Volunteer units get greenlight

Studios extend hand with local, cultural, kids programs

From health to literacy and the arts to the environment, studios reach everywhere in philanthropy.

At Disney in 2002, for instance, the company gave more than $140 million in cash, in-kind support, product donations and PSAs for global, national and local initiatives.

At Warner Bros., the outreach is more local, with employees volunteering for a range of charities from Free Arts for Abused Children to Heal the Bay to Meeting Each Need With Dignity and Tree People.

Over at Sony, a partnership program with the city of Los Angeles Cultural Affairs Dept. and CalArts teaches students between 11-14 the fundamentals about animation, art and technique.

Lisa Rawlins, senior veep for studios and production affairs at Warners, says it’s about supporting others in the community. “We don’t want to just write a check to somebody, we want to get our employees involved.”

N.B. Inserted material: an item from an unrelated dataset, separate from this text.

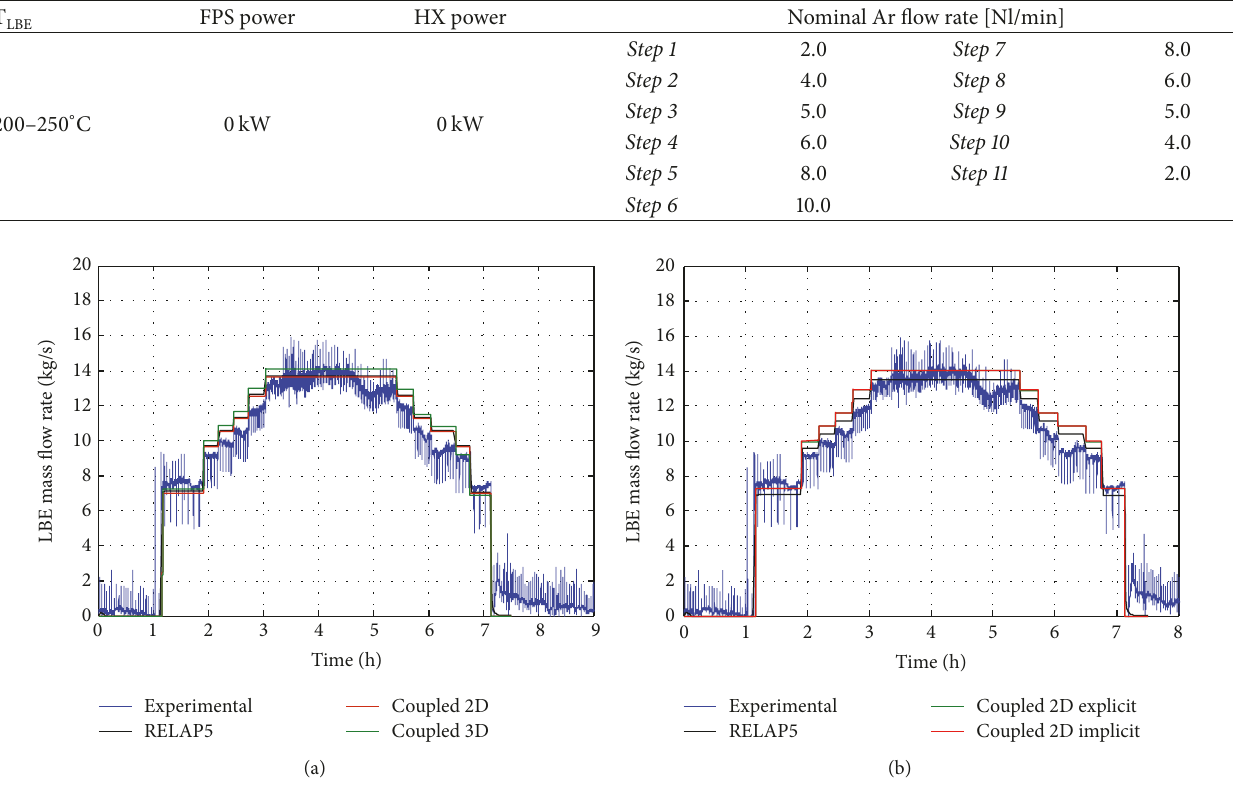
Figure 7: Time trend of the LBE mass flow rate for Test 206 in NACIE facility.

Many of the programs have been created by the company, such as a children’s clinic at Santa Monica-UCLA Medical Center that offers pediatric forensic examinations for kids who are suspected victims of sexual abuse. Another children’s clinic in Burbank helps low-income children including dental services.

Rawlins, whose job it is to integrate Warners wide range of philanthropic activities, says the company is investing in programs it has created and trying to build depth. “The volunteer corps is very responsive,” she adds. Sometimes they bring big projects and ask for the company’s involvement.

Programs helping kids are a natural extension of the Mouse House and its philanthropic arm, DisneyHand. “Disney reaches out to children and families in many ways, including working with wish-granting organizations to ensure that the Disney wishes of children with life-threatening illnesses come true, providing books and resources to encourage families to read together, honoring creative teachers and supporting an extensive corps of Disney VoluntEARS making a difference around the world,” says Jody Dreyer, senior vice president, Disney Worldwide Outreach.

DreamWorks, too, has a similar program with Workplace Hollywood, which offers training for showbiz jobs and internships partnering with the Los Angeles Community College District, Cleveland High School and various orgs.